The market is up 44. The SFE Futures were down 4 this morning.

The Dow Jones closed down 77 overnight, after its biggest three-day rally since 2009. German and French leaders met to discuss the European debt crisis and proposed greater economic integration and a bi-annual meeting of the 17 EU nations and the appointment of a President. The lack of meaningful outcomes left the markets cold and the US dropped 1% during the Sarkozy and Merkel press conference. Fitch reaffirmed the US’s AAA rating with a “stable” outlook on US government debt. US industrial production was higher than expected in July. German GDP came in at just 0.1% in the last Q against forecasts of +0.5%. The oil price was down $1.23 to $86.65 and gold rose $27 to $1785. The A$ is buying 104.42c down from 104.85c.

In the news today…

  • Woodside Petroleum (WPL) first half underlying profit was up 3.6% to $842m, some 11% higher than consensus analysts’ forecasts. WPL will pay a 55c interim dividend. WPL down 8c to 3724c.
  • Westfield Group (WDC) has posted a 32% fall in half year profit. The group confirmed earlier full year guidance. Revenue was down 24.5% and EBITDA (incl property revaluations) was down 26.8%. Declared an interim dividend of 24.2c.  WDC down 2.2%.
  • Westfield Retail Trust (WRT) reported profit of $274.9m – below estimates around of $285m. They reiterated their CY11 earnings guidance and distribution guidance. WRT up 0.8%.
  • The Reject Shop (TRS) full year profit fell 30.8% to $16.17m from $23.4m a year earlier. The result was inline with earlier guidance but slightly below consensus estimates. They blame natural disasters and a weak retail environment. TRS down 10c to 1001c.
  • CSL Ltd (CSL) — Full year profit in line with expectations, down 10.7% to $940.6m from $1.05bn. They say the rising Australian dollar was to blame, with profit up 14% on a constant currency basis. FY12 guidance of 10% underlying growth. CSL down 2.5%.
  • Boral (BLD) reported a full year profit of $167.7m after a $90.5m loss the previous year. Boral also announced that it had bought out joint venture partner Lafarge for €380m to take full ownership of the Asian operations. BLD will pay a final dividend of 7c per share. They said “the residential new build market in Australia weakened considerably in the second half of FY2011”. BLD down 5.9%.
  • Brambles (BXB) said they will sell their information management division, Recall, estimated to be worth up to US$2bn, to focus on pallet pooling solutions. The company reported full year profit was up 6% to $US$524m which was better than expected. BXB up 2.4% to 680c.
  • ARB Corp. (ARP) FY profit better than expected – up 16% to $37.9m. This was 6% higher than expectations. The company said “The current economic environment remains challenging, however, the outlook for the Company is positive and the Board is cautiously optimistic about the future”. ARP up 6%.

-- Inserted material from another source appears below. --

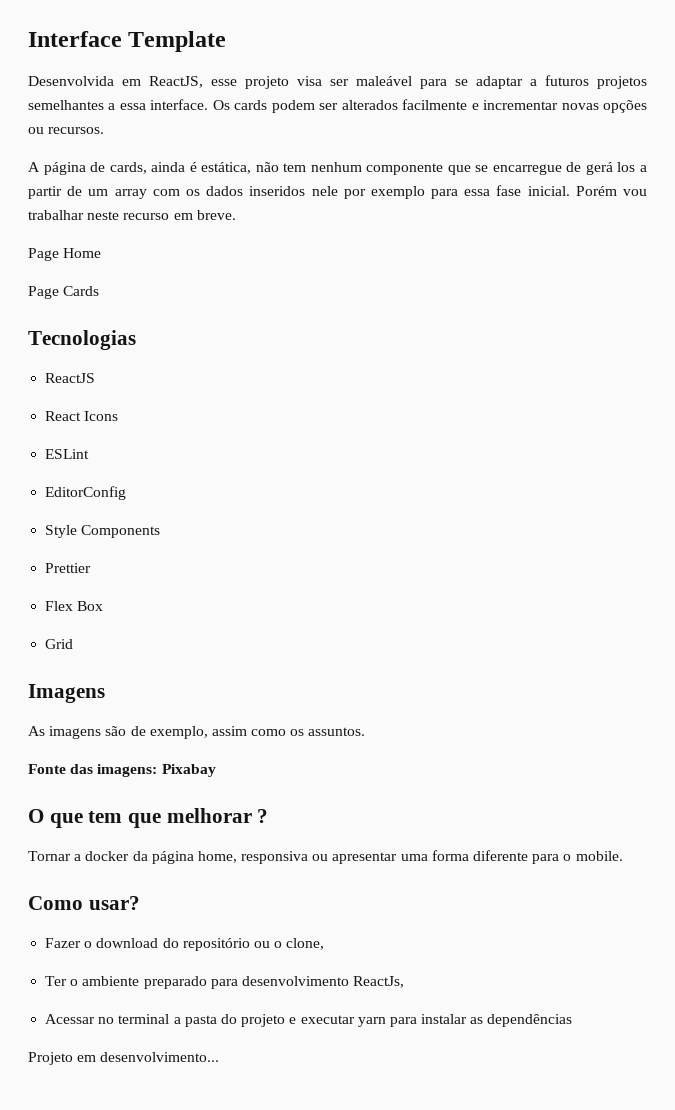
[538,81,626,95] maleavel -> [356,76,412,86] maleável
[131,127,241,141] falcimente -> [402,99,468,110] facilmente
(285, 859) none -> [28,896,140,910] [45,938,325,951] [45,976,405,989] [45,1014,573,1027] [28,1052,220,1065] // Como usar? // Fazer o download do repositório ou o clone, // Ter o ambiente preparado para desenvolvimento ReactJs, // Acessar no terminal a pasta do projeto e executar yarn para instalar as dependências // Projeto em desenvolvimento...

I have had a lot of questions askinghow do I buy physical gold?” Clearly people are nervous. The Channel Nine news yesterday had a segment on Melbourne housewives buying gold in gold parties (like Tupperware parties).

Gold is not really an “investment” that you can assess and value. It is a commodity price play and you do that on a rather ethereal rather than scientific analysis. It depends on future demand in a now very speculative market.

At the moment the six-fold increase in the gold price in ten years and in particular the rise in the last three years is clearly being fuelled by concerns that we are on the precipice of a global financial collapse. The chances of that still exist in my view and gold retains interest until that changes.

  • One way to get exposure to gold is to buy gold equities. It’s definitely not physical gold … but they are tradeable and well understood and (in the long term) do track the gold price.
  • ETFs backed by physical gold are the most common and accessible ways to buy Gold. (Subscribe or sign up for a free trial to read a Marcus Today article on “Exchange Traded Funds”).
  • See “GOLD” (that’s its ASX code) for an A$ exposure to gold.
  • There is a Betashares US$ Gold price ETF as well now – QAU.AXW. It’s a Currency Hedged Gold Bullion ETF tracking the US$ Gold Bullion price (Physically backed by Gold in the JP Morgan Chase London Vault).

But before you buy an ETF, know that even an ETF backed by physical gold (and many aren’t) can have significant issues … it is not the same as owning physical gold. If the parent organisation runs into trouble, has a credit rating downgrade, it will affect prices. Any doubt about the integrity of their promise that their ETF represents physical gold could be disastrous. Yes the doubt only appears in extreme circumstances, but that’s why you buy gold, and by then it’s too late, just ask AIG ETF holders in the GFC … trading was suspended and prices fell 50% in a day on an AIG credit rating downgrade.

So ETFs will serve their purpose in a stable market but in extreme markets (the conditions that drive people to buy gold in the first place) you may find unforeseen issues with the structure that see ETFs depart from physical gold ownership … whatever the promises. Basically … despite the marketing, Gold ETFs are vastly different to holding real gold.